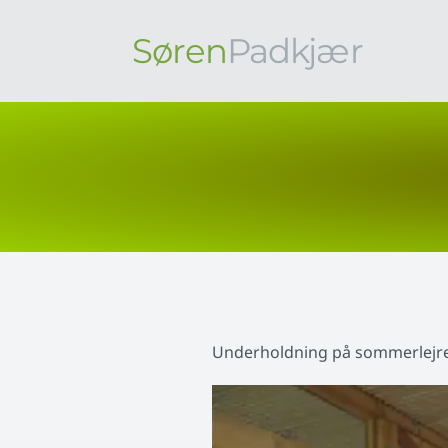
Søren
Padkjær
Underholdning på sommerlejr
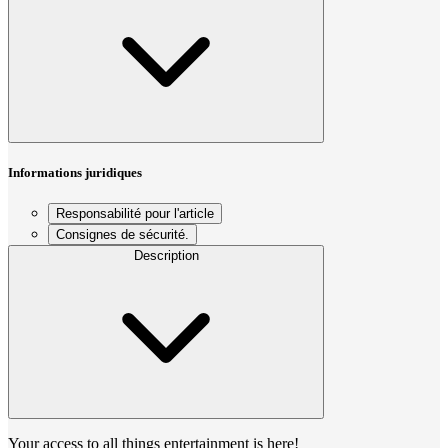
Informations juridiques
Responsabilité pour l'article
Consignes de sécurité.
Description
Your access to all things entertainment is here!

---

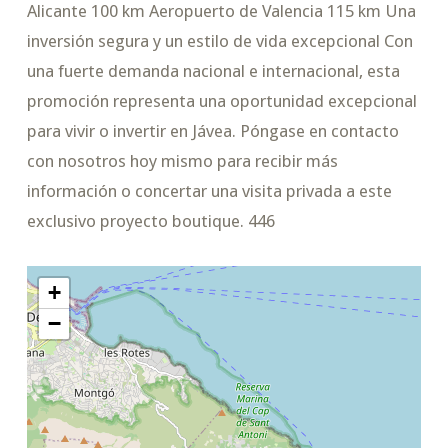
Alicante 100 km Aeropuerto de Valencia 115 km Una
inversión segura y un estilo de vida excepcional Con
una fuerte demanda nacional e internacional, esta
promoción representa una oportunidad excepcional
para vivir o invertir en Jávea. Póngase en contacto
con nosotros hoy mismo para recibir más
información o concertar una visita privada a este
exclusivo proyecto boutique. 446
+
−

* * *

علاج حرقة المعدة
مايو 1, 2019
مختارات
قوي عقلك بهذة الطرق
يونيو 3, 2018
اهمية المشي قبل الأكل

# Directions
Could you return all lines from the records that include the word "excepcional"?

# Exercise response
inversión segura y un estilo de vida excepcional Con
promoción representa una oportunidad excepcional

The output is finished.